*DESCRIPTION OF THE TASK*: Substitute "date collected" for "collection date" wherever it occurs in the lines below, and give the lines again with nothing else changed. Leave the pictures out.

Entries taken from a collection:
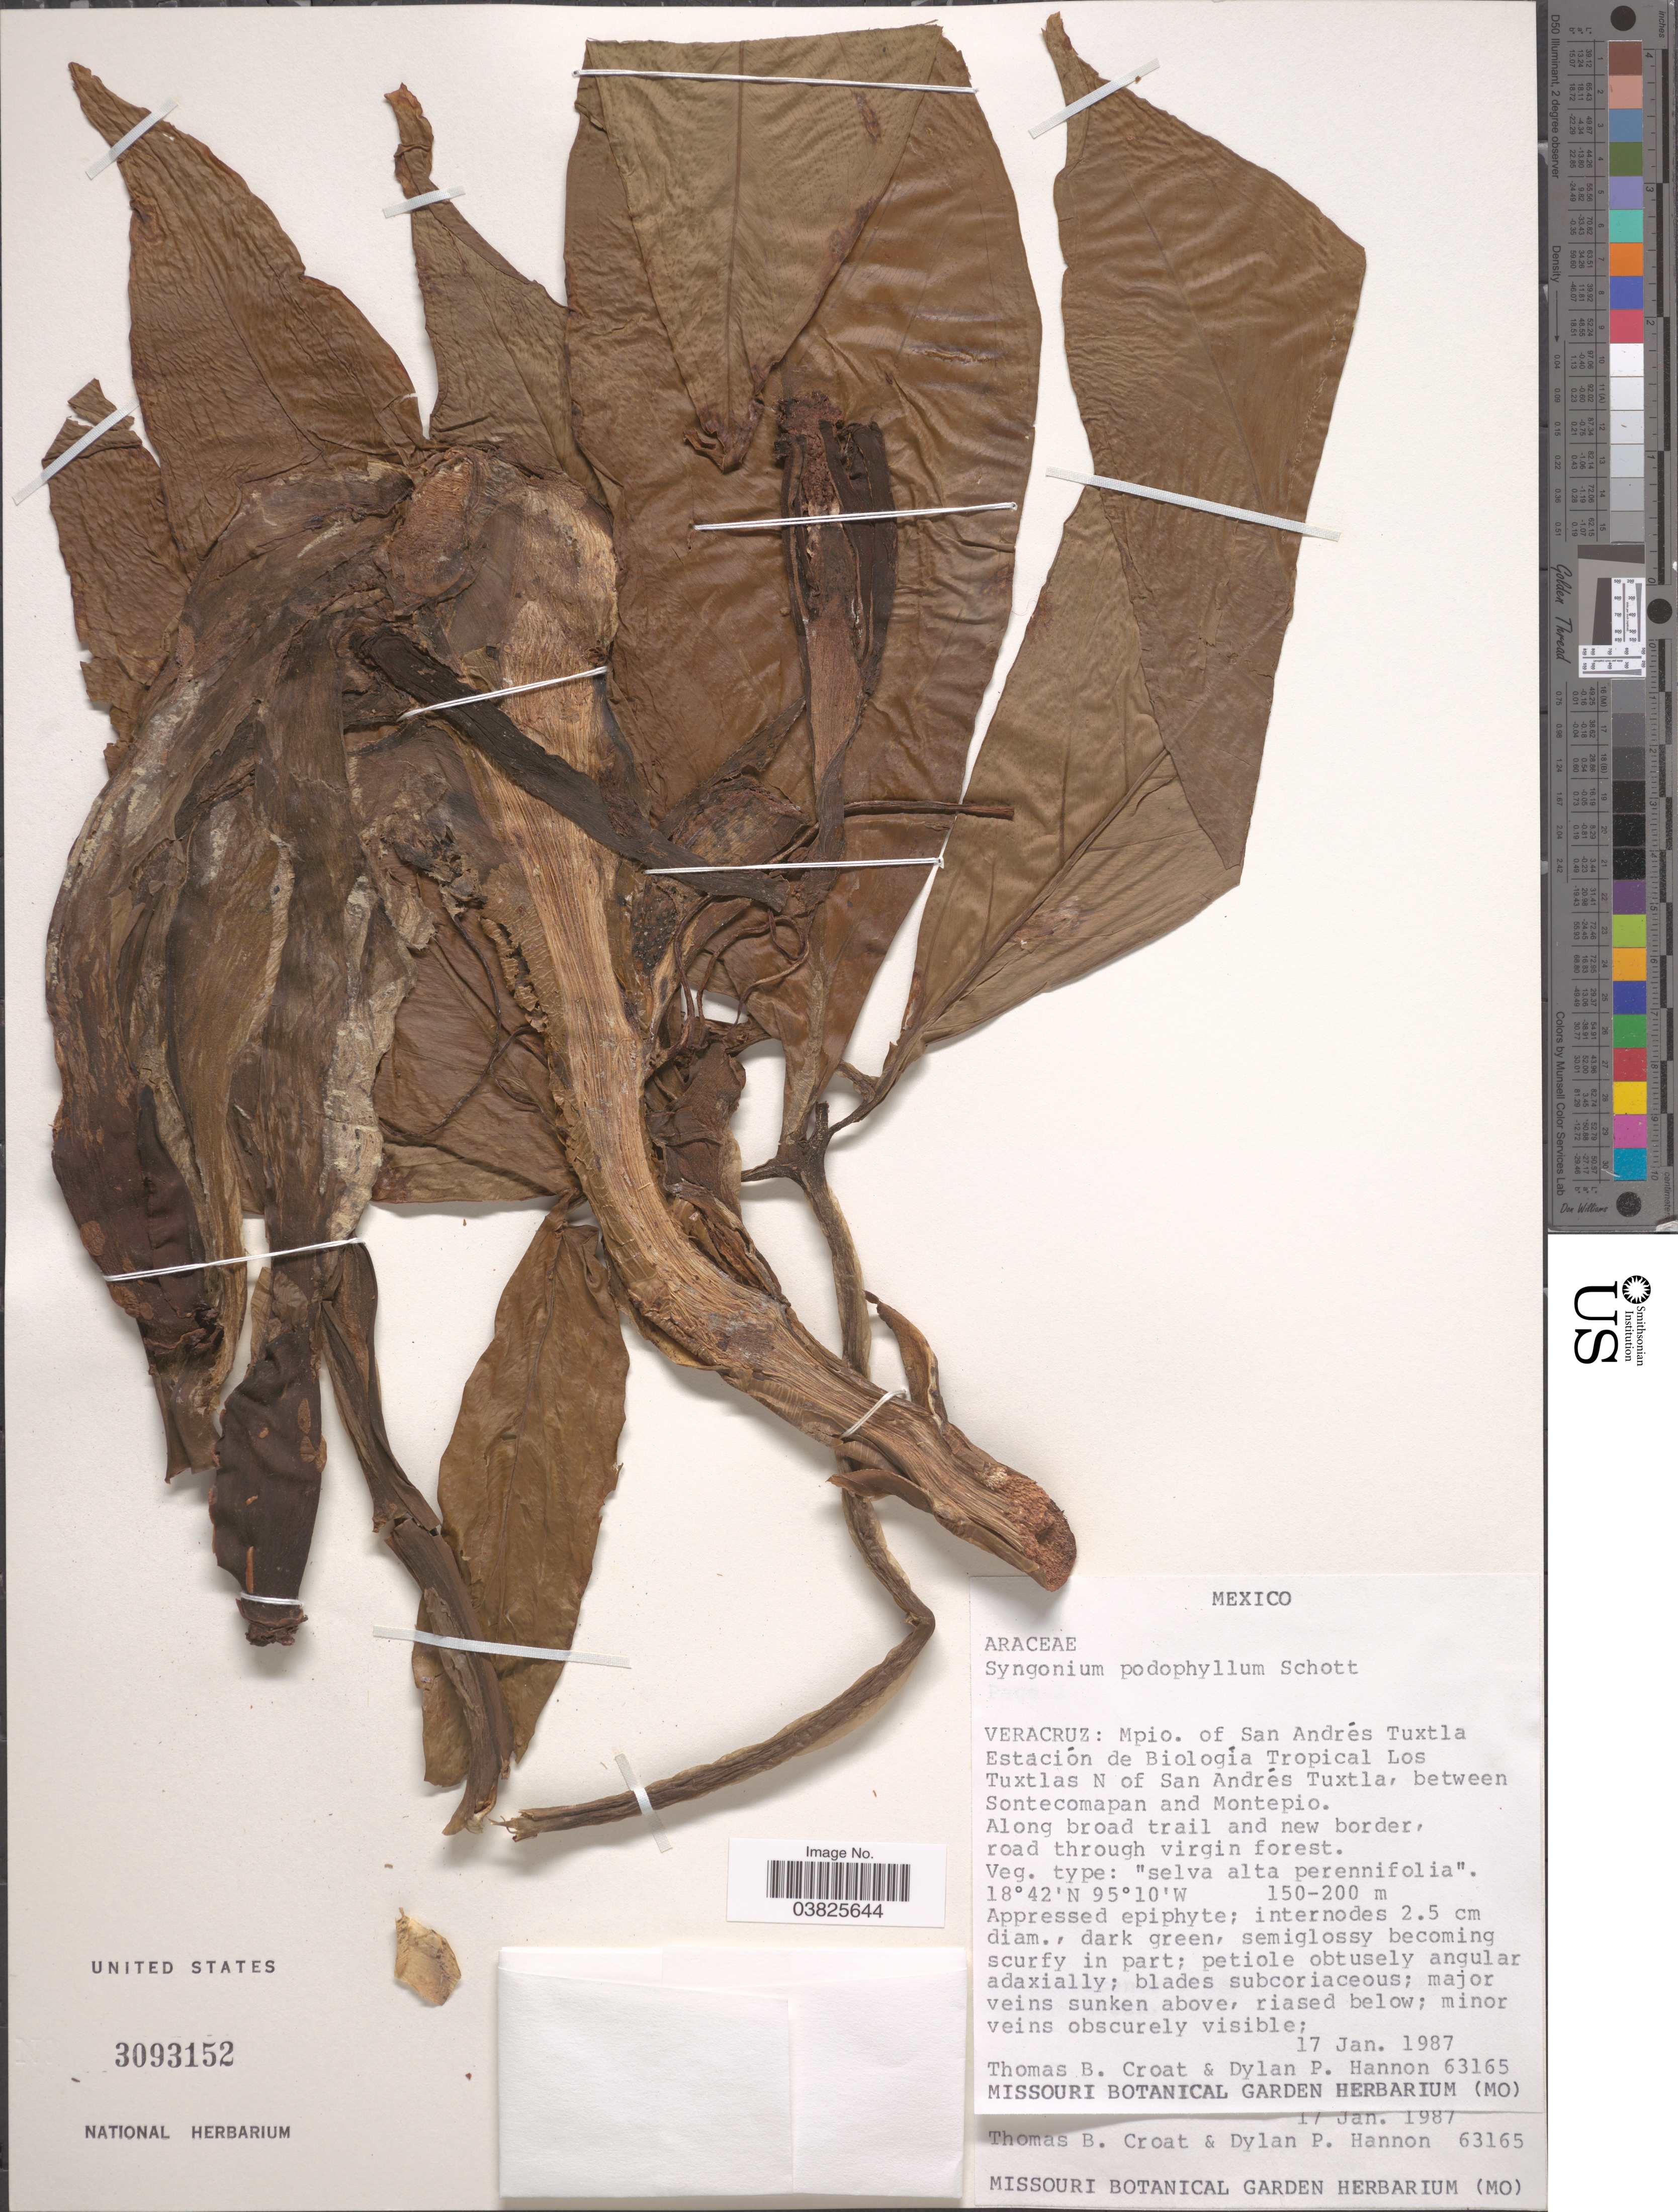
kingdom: Plantae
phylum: Tracheophyta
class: Liliopsida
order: Alismatales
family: Araceae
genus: Syngonium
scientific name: Syngonium podophyllum 'Lemon-Lime'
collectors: T. B. Croat & D. Hannon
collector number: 63165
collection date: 1987-01-17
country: Mexico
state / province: Veracruz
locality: Veracruz: Mpio. of San Andrés Tuxtla, between Sontecomapan and Montepio. Along broad trail and new border, road through virgin forest.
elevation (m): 150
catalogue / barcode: US 3093152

*OUTPUT OF THE TASK*:
kingdom: Plantae
phylum: Tracheophyta
class: Liliopsida
order: Alismatales
family: Araceae
genus: Syngonium
scientific name: Syngonium podophyllum 'Lemon-Lime'
collectors: T. B. Croat & D. Hannon
collector number: 63165
date collected: 1987-01-17
country: Mexico
state / province: Veracruz
locality: Veracruz: Mpio. of San Andrés Tuxtla, between Sontecomapan and Montepio. Along broad trail and new border, road through virgin forest.
elevation (m): 150
catalogue / barcode: US 3093152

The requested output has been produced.